Catsimatidis: Well, I guess if they do point the finger of who was calling these shots and calling these indictments, then possibly that person would get off.
Mayor Adams: Well, I think that, you know, you'd probably be a great person to be that U.S. attorney, but right now, you know, we have an excellent one in Pam Bondi and her team, but I am not familiar with what they're doing on the inside. I try to stay away from the 26th Federal Plaza as much as I can.
Former Governor Paterson: So, Mayor, I think that one of the reasons this happens is you have these huge agencies and the presidency and other places, and even the Mayor's Office, and you have people who work under you who are not necessarily against you, they just feel that they know better.
I call it, we know better. Like David Paterson, he's pretty smart, but we know better. We're three, you know, levels down from him, and then they go and do things that they think need to be done, but didn't consult with a higher authority, and then it blows up on everybody.
____________________
Task list —
1. Summarize the interview excerpt about the indictments in two sentences.
2. Pick up the interview excerpt about the indictments after its final sentence and keep it going.
____________________
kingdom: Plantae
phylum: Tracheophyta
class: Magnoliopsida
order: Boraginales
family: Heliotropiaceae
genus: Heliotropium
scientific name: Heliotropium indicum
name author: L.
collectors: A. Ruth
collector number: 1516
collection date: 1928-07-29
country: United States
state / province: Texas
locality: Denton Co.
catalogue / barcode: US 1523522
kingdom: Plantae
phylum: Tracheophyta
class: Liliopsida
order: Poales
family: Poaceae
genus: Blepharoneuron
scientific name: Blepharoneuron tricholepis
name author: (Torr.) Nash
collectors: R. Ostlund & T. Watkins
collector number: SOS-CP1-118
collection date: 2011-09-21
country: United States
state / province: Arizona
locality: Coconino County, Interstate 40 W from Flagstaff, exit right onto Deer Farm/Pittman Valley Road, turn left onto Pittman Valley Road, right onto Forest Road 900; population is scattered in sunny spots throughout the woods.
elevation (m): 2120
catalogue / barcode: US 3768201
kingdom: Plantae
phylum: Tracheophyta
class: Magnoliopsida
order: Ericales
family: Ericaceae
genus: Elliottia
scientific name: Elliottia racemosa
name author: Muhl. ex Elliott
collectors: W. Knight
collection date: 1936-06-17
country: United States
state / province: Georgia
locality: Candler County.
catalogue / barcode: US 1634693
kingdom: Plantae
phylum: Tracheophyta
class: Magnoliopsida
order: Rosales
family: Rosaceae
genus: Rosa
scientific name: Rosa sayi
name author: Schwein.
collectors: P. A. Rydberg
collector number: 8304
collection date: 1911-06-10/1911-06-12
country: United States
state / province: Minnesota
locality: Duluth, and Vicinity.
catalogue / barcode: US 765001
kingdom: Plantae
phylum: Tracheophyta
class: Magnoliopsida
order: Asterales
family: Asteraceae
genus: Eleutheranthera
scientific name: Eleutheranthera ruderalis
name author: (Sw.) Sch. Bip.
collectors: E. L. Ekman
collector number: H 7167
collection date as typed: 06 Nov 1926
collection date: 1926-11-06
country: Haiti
____________________
Task-by-task results —
1. Mayor Adams says he is not familiar with what the federal prosecutors are doing on the inside and stays away from 26th Federal Plaza as much as he can. Former Governor Paterson argues that in huge agencies, people working several levels down often feel they know better, act without consulting a higher authority, and then it blows up on everybody.

2.
Mayor Adams: You know, I'm so glad you said that, because you know this better than anyone. And when we raise this, they want to act like we're talking about some form of conspiracy theory. And you know, and I know, governor, especially when you became governor, you would send out directives and send out what you want people to do, and you have people who have been in these agencies 30 to 40 years who would totally disregard what you said.
And feel as though there's so much you need to govern, and we know better than you.
Former Governor Paterson: Yep. You're here today, but we'll be here tomorrow.
Mayor Adams: Right, right, right. And so when we talk about that, people want to say, oh, here you are talking about some conspiracy. No, this is the fact. You send out a directive, and you look and say, what happened to that directive I sent out? They just openly say we're not doing it. We're just going to do what we want to do.
Catsimatidis: Mayor Adams, do you think President Trump felt that way when he asked the general at the Pentagon to send troops in on January 6th, and the general ignored it?
Mayor Adams: I think he felt that way on several different times. I think in his first administration, there were people who just were sabotaging the things that he wanted. Now, you can agree or disagree with a president, and you can feel as though, I don't want it, I don't think that's the right thing to do. Then you resign.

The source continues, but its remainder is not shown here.